I will try to update, but it would be difficult since I know it's going to be emotional.

I am not the OOP. Please do not harass the OOP.

[Daughter responds] - AITA For telling my husband he shouldn't be upset when my daughter said that her uncle would be the one to walk her down the aisle on her wedding day? (2024)

FAQs

What to do when you don't like your daughter's husband? ›

If you don't like your adult child's partner, it's a good idea to figure out why. If you find them bothersome and chafing, it might be best to ignore your feelings and focus on the fact that they make your kid happy. You can try to find a common interest with them or focus on any grandchildren you may have instead.

How do I deal with rejection from my daughter? ›

The best advice I can offer is as follows:
  1. Ask your child what he or she needs from you in order to repair the relationship. ...
  2. Dont act on your feelings of defensiveness. ...
  3. Expect Respect. ...
  4. Dont idealize your children or your relationship with them. ...
  5. Grieve. ...
  6. Live one day at a time. ...
  7. Dont beg. ...
  8. Be empowered.
Sep 15, 2018

How do you deal with a husband you don't like? ›

Coping When You Don't Like Your Spouse
  1. Be honest with yourself.
  2. Decide if you want to preserve the relationship.
  3. Focus on what you can control.
  4. Focus on the positive.
  5. Reinforce positive behavior.
  6. Work on communication.
  7. Spend more time together.
  8. Don't place blame.
Sep 25, 2023

How do you deal with a stepchild you don't like? ›

Steps to Take If You Think You Hate Your Stepchildren
  1. Seek Therapy. ...
  2. Don't Try to Be Their Parent. ...
  3. Think About Your Role in the Conflict. ...
  4. Create Rules. ...
  5. Have Low Expectations. ...
  6. Be Honest With Your Spouse and Yourself. ...
  7. Separate the Marriage From the Behavior. ...
  8. Support the Other Relationships in the Family.
Dec 20, 2023

Should you tell your child you don't like their partner? ›

If your opinion is expressed in a heartfelt way that is centered on you doing it from a place of love and concern, your child will respect that in the long run,” says Overstreet. “It will also teach your children to act in a similar way if they face something similar with their own kids.”

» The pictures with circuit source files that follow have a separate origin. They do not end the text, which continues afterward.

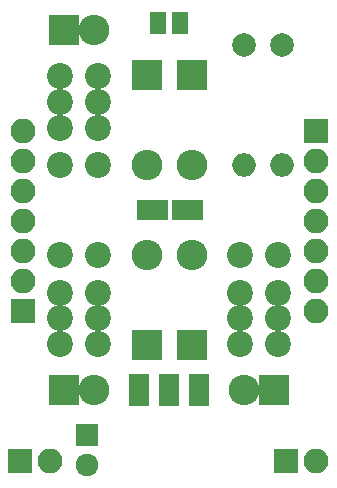
<source format=gbr>
G04 #@! TF.FileFunction,Soldermask,Top*
%FSLAX46Y46*%
G04 Gerber Fmt 4.6, Leading zero omitted, Abs format (unit mm)*
G04 Created by KiCad (PCBNEW 4.0.4+e1-6308~48~ubuntu16.04.1-stable) date Mon Jan 22 19:58:00 2018*
%MOMM*%
%LPD*%
G01*
G04 APERTURE LIST*
%ADD10C,0.100000*%
%ADD11R,1.670000X1.370000*%
%ADD12R,1.370000X1.670000*%
%ADD13C,2.000000*%
%ADD14O,2.000000X2.000000*%
%ADD15R,2.600000X2.600000*%
%ADD16O,2.600000X2.600000*%
%ADD17R,2.100000X2.100000*%
%ADD18O,2.100000X2.100000*%
%ADD19R,1.370000X1.900000*%
%ADD20R,1.924000X1.924000*%
%ADD21C,1.924000*%
%ADD22C,2.200000*%
G04 APERTURE END LIST*
D10*
D11*
X118490000Y-134775000D03*
X118490000Y-133495000D03*
X113410000Y-134775000D03*
X113410000Y-133495000D03*
X115950000Y-134775000D03*
X115950000Y-133495000D03*
D12*
X118114000Y-118895000D03*
X116834000Y-118895000D03*
D13*
X122300000Y-104925000D03*
D14*
X122300000Y-115085000D03*
D13*
X125475000Y-104925000D03*
D14*
X125475000Y-115085000D03*
D12*
X113913000Y-118895000D03*
X115193000Y-118895000D03*
D15*
X107060000Y-103655000D03*
D16*
X109600000Y-103655000D03*
D15*
X124840000Y-134135000D03*
D16*
X122300000Y-134135000D03*
D15*
X107060000Y-134135000D03*
D16*
X109600000Y-134135000D03*
D17*
X103620000Y-127480000D03*
D18*
X103620000Y-124940000D03*
X103620000Y-122400000D03*
X103620000Y-119860000D03*
X103620000Y-117320000D03*
X103620000Y-114780000D03*
X103620000Y-112240000D03*
D17*
X128410000Y-112240000D03*
D18*
X128410000Y-114780000D03*
X128410000Y-117320000D03*
X128410000Y-119860000D03*
X128410000Y-122400000D03*
X128410000Y-124940000D03*
X128410000Y-127480000D03*
D17*
X103360000Y-140130000D03*
D18*
X105900000Y-140130000D03*
D17*
X125840000Y-140130000D03*
D18*
X128380000Y-140130000D03*
D19*
X114995000Y-103020000D03*
X116905000Y-103020000D03*
D20*
X108965000Y-137945000D03*
D21*
X108965000Y-140485000D03*
D15*
X117855000Y-107465000D03*
D16*
X117855000Y-115085000D03*
D15*
X114045000Y-107465000D03*
D16*
X114045000Y-115085000D03*
D15*
X114045000Y-130325000D03*
D16*
X114045000Y-122705000D03*
D15*
X117855000Y-130325000D03*
D16*
X117855000Y-122705000D03*
D22*
X109930000Y-115110000D03*
X109930000Y-111910000D03*
X109930000Y-109710000D03*
X109930000Y-107510000D03*
X106730000Y-107510000D03*
X106730000Y-109710000D03*
X106730000Y-111910000D03*
X106730000Y-115110000D03*
X106730000Y-122680000D03*
X106730000Y-125880000D03*
X106730000Y-128080000D03*
X106730000Y-130280000D03*
X109930000Y-130280000D03*
X109930000Y-128080000D03*
X109930000Y-125880000D03*
X109930000Y-122680000D03*
X121970000Y-122680000D03*
X121970000Y-125880000D03*
X121970000Y-128080000D03*
X121970000Y-130280000D03*
X125170000Y-130280000D03*
X125170000Y-128080000D03*
X125170000Y-125880000D03*
X125170000Y-122680000D03*
M02*

</source>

How do you act when you don't like your daughter's boyfriend? ›

What to Do When You Don't Like Your Daughter's Boyfriend
  1. Express your concerns to your daughter once. ...
  2. Set clear boundaries from the start. ...
  3. Encourage family activities with the boyfriend. ...
  4. Consider going on a double date. ...
  5. Create a plan with your daughter for if things ever go south. ...
  6. Give him the benefit of the doubt.

When parents don't agree with marriage? ›

Calmly and respectfully allow them to voice their objections. You may that your parents haven't had a chance to get to know your partner. Or maybe their opposition is based on a misunderstanding. If you can get to the bottom of the problem, you may be able to reassure them that your partner will make a good spouse.